Question

A body falling freely, under the action of gravity passes two points 10 metres apart
vertically in 0.2 second. From what height, above the higher point, did it start to fall ?

Answer 1

Answer:

10.2hight it will be fall

Answer 2

Given:

A body falling freely, under the action of gravity passes two points 10 meters apart vertically in 0.2 seconds.

To Find:

Height above the higher point from where it started falling.

Solution:

We've assumed downward direction to be positive for this problem.

We know that a freely falling object falls under uniform acceleration, $g=9.8m/s^{2}$ downwards.

Let us assume that the body starts falling from a height $h$ above the higher point.
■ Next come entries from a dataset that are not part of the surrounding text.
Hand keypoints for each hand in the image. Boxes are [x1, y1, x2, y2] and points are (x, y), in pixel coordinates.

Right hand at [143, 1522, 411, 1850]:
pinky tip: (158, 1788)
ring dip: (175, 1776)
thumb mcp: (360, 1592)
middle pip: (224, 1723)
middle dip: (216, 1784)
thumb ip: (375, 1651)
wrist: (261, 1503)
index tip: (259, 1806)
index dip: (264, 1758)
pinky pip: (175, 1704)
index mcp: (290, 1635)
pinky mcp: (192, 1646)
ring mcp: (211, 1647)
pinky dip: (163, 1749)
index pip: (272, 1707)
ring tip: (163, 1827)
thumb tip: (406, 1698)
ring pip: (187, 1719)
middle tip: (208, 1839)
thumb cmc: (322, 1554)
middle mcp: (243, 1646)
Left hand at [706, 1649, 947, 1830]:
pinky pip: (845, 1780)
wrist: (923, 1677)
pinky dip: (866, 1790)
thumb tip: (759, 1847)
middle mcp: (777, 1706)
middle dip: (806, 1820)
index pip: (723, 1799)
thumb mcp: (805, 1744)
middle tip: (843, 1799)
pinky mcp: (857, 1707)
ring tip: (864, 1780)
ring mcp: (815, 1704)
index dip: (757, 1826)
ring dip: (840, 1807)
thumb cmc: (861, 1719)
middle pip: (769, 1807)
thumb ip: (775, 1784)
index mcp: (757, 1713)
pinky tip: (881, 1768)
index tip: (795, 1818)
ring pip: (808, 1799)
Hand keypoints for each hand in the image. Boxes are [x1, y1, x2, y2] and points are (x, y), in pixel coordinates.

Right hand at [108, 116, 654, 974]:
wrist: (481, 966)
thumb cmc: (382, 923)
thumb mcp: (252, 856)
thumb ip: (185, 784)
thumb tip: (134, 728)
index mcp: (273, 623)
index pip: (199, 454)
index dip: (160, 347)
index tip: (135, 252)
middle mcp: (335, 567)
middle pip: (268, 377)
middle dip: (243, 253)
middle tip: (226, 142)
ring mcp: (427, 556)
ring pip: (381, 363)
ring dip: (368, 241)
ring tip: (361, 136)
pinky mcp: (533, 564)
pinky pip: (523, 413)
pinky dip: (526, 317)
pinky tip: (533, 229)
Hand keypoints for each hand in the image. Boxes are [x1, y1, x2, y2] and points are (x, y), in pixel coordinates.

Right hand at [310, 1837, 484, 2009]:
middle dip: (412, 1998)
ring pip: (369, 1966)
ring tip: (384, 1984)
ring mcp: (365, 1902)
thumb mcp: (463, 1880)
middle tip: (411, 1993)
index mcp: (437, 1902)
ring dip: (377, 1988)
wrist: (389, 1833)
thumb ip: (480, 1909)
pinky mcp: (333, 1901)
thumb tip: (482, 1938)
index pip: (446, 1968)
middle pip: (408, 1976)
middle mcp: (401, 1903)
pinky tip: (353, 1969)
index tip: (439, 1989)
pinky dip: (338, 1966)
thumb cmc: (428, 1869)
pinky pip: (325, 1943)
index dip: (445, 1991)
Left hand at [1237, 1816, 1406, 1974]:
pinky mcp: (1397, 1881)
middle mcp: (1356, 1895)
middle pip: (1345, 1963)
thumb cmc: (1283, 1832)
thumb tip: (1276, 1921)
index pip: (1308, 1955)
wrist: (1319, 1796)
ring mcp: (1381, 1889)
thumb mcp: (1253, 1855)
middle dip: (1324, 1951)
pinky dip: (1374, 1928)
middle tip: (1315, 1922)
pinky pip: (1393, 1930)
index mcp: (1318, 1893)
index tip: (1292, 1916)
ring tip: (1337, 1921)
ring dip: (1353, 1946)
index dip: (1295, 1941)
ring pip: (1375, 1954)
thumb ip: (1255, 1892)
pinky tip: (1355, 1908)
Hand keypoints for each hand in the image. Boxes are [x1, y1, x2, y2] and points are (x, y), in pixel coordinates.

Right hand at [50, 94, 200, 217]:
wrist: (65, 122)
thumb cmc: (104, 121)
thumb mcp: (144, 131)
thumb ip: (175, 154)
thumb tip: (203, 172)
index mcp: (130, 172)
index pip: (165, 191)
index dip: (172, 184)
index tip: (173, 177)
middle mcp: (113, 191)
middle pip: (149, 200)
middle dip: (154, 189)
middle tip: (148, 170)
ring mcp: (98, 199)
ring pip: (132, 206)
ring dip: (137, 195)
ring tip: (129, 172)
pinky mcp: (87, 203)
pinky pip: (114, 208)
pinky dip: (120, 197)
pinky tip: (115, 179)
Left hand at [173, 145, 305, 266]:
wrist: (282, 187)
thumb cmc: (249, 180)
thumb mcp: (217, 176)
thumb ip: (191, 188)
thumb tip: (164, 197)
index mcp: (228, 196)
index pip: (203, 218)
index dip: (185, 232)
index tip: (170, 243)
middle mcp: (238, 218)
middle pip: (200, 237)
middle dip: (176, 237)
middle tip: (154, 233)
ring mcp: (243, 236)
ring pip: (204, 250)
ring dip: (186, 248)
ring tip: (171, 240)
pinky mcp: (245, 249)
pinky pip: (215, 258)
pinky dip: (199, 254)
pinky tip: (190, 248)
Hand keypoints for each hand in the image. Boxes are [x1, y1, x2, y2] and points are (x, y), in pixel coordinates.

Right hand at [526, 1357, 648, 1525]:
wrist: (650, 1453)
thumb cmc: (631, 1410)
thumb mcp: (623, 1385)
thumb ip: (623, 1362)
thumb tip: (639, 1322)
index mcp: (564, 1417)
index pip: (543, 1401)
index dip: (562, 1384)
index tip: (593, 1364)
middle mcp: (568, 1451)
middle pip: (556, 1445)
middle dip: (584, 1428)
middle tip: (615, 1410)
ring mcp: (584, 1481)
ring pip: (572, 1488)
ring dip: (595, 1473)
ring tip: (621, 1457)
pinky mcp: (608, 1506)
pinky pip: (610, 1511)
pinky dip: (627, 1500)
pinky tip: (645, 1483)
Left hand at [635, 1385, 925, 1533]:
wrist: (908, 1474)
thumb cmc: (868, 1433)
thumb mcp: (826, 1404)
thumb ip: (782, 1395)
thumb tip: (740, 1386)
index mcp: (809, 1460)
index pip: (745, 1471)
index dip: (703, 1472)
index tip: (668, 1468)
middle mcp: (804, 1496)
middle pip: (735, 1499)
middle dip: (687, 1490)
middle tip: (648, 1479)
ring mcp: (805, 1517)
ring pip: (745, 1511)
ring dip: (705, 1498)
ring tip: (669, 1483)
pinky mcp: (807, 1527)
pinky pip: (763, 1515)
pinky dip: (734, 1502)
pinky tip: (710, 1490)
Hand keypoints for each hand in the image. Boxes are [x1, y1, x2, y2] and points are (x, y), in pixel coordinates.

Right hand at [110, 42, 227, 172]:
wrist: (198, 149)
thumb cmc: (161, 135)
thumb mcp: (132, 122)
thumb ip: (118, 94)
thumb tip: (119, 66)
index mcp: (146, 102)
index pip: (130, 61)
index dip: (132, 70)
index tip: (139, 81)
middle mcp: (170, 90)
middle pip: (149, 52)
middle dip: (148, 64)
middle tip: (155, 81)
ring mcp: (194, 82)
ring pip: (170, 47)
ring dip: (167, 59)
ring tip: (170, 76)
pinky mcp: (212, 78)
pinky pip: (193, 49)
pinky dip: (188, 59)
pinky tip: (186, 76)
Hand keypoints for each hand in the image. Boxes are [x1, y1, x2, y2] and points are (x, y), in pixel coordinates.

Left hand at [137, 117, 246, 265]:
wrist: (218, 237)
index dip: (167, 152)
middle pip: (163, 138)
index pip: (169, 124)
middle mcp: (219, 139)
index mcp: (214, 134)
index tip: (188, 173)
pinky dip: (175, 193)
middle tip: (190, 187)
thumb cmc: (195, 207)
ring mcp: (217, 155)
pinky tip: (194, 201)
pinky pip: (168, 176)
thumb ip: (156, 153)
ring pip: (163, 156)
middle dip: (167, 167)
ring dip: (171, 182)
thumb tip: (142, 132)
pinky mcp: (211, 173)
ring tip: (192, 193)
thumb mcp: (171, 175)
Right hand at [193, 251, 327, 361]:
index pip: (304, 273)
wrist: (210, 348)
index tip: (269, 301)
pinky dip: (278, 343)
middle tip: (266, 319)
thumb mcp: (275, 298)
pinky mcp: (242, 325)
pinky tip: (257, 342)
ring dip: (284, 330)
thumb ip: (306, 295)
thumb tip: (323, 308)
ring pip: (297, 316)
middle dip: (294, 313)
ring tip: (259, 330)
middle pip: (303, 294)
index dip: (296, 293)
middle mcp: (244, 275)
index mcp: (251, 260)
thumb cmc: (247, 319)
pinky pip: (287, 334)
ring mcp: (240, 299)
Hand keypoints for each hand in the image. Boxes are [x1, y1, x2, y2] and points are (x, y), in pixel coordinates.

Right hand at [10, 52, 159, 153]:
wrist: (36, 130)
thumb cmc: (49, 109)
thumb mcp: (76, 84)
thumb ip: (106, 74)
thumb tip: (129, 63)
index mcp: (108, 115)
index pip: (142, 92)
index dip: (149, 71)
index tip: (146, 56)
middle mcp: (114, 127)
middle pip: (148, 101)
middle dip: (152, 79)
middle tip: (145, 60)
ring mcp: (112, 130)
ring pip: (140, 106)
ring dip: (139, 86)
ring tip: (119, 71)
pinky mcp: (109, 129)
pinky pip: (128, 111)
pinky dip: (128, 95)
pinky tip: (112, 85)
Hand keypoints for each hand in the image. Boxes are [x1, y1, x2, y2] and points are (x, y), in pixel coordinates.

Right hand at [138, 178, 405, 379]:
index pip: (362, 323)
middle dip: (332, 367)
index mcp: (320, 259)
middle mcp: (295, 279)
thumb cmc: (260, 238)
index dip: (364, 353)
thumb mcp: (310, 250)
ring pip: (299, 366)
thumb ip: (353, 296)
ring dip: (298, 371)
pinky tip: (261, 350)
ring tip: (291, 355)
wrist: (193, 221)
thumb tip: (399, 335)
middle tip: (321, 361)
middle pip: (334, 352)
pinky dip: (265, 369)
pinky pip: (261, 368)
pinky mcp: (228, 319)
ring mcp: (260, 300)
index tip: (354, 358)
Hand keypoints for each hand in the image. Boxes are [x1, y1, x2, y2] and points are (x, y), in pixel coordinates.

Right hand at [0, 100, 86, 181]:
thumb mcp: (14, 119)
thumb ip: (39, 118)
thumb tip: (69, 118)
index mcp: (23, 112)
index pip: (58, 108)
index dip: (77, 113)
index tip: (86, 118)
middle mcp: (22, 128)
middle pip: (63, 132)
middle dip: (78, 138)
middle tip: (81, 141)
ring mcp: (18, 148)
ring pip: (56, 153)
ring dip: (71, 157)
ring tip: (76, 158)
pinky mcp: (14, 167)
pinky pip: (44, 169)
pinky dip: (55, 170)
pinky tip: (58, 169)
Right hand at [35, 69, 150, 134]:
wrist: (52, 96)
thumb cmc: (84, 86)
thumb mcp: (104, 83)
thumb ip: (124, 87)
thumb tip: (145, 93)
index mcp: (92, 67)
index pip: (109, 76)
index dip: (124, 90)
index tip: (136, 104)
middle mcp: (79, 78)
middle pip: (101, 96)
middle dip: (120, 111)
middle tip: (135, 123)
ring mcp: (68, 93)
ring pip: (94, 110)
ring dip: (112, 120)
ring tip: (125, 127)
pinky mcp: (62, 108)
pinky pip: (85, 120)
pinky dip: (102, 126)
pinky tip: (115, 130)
So, the initial velocity of the body, $u=0m/s$

Let the velocity at the higher point be $v$.

Using equations of motion

     $s=vt+\frac{1}{2} gt^2$

⇒  $10=v(0.2)+\frac{1}{2}(9.8)(0.2)^2$

⇒  $10=0.2v+0.196$

⇒  $v=49.02m/s$

Now,

     $v^2-u^2=2gh$

⇒  $(49.02)^2=2*9.8*h$

⇒  $h=122.6m$

Hence, the body started falling 122.6 meters above the higher point.